[Text-based hardware design files]
● ● ● ● ● ● ●
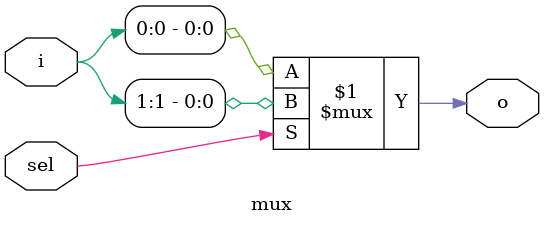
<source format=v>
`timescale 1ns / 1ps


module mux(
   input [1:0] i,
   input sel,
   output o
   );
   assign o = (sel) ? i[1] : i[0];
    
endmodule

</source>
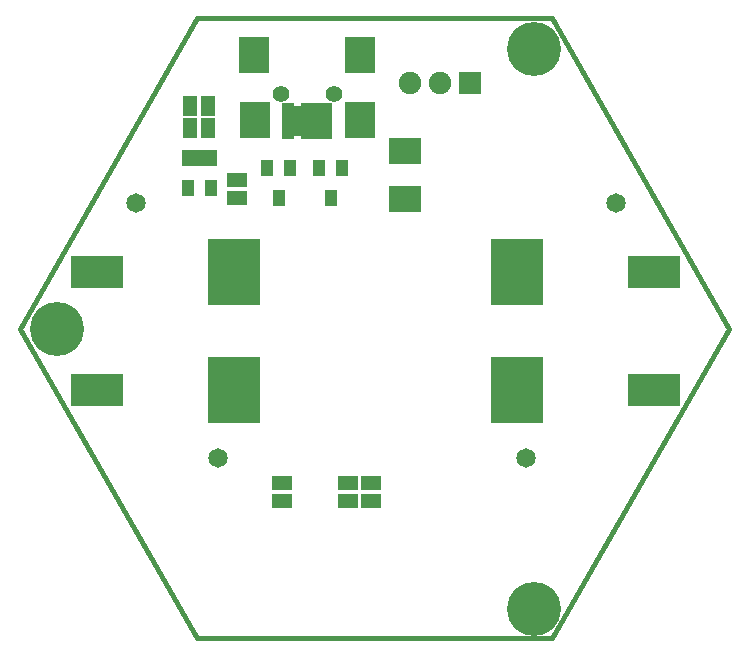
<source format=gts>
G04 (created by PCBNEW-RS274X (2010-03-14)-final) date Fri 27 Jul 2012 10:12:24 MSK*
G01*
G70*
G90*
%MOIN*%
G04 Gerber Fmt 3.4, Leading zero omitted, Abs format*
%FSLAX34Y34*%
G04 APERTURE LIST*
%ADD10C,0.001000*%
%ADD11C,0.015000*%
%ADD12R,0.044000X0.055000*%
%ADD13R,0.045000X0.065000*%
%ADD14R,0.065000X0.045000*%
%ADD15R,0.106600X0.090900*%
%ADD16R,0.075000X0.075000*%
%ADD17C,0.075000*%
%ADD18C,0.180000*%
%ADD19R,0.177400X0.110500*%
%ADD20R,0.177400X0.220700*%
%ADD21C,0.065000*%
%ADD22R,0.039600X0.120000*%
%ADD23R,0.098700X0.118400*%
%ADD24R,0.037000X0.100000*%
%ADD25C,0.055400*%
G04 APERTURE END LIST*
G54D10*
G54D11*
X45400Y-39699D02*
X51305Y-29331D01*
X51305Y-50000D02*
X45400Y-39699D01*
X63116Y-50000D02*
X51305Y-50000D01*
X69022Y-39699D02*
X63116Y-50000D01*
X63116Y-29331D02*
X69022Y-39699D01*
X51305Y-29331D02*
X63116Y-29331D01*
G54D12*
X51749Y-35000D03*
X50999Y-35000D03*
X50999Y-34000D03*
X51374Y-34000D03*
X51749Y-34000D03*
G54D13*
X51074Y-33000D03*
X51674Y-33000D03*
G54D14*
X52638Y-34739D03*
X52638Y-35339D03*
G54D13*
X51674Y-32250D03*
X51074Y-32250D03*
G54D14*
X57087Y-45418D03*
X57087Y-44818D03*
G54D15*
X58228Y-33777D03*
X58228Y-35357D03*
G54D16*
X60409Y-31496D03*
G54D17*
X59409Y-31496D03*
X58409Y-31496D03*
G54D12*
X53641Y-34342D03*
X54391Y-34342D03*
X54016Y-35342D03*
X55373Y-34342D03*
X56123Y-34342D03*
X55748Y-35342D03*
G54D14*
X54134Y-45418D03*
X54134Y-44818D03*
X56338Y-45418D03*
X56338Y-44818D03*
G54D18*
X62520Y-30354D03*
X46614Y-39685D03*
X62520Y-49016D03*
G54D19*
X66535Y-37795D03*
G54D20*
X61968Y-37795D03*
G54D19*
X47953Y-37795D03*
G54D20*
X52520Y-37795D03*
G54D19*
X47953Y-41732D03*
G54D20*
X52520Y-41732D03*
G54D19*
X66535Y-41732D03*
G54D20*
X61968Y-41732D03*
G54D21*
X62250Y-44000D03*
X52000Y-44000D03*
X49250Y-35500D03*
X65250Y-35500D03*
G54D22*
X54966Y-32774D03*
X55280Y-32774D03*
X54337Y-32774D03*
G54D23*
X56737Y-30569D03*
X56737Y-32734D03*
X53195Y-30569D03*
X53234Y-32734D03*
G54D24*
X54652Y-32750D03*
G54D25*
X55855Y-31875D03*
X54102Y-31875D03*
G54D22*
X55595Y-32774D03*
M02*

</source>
● ● ● ● ● ● ●
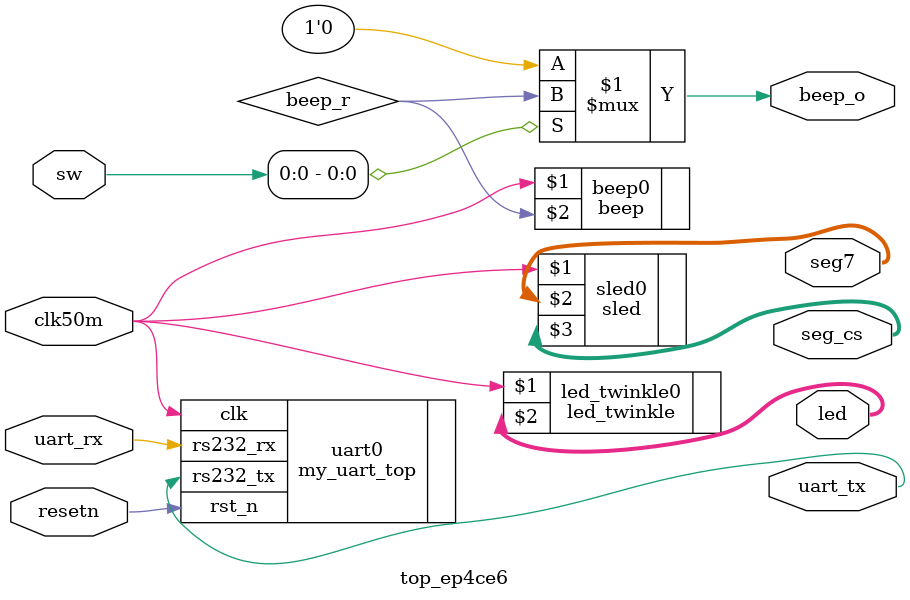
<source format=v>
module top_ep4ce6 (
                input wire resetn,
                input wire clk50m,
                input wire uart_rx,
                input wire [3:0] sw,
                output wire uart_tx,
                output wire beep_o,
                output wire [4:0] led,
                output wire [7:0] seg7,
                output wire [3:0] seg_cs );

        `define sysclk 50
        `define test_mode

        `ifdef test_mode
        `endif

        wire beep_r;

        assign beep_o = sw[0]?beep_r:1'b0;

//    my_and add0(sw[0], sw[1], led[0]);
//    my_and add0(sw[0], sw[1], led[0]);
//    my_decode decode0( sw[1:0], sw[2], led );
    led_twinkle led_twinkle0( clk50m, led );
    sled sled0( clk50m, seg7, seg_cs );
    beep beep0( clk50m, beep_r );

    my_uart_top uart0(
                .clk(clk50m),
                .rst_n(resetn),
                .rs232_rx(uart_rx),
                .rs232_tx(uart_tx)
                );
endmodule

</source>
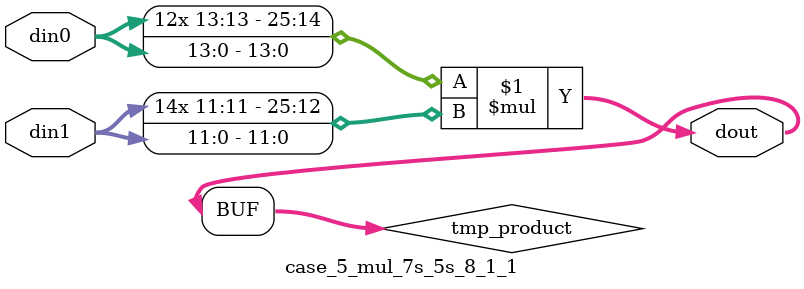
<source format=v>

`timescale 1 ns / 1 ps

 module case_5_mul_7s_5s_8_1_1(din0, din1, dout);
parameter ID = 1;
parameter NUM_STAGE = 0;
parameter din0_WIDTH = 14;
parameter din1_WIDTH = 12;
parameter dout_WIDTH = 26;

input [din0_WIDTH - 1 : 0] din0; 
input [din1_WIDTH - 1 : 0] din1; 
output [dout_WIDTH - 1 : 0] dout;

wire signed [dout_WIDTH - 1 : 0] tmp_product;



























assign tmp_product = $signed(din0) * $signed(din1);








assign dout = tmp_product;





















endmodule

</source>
● ● ● ● ● ● ●
◆ What needs to be done
Find the word "wire" in the entries and show each line where it is found.

◆ Answer
                input wire resetn,
                input wire clk50m,
                input wire uart_rx,
                input wire [3:0] sw,
                output wire uart_tx,
                output wire beep_o,
                output wire [4:0] led,
                output wire [7:0] seg7,
                output wire [3:0] seg_cs );
        wire beep_r;
wire signed [dout_WIDTH - 1 : 0] tmp_product;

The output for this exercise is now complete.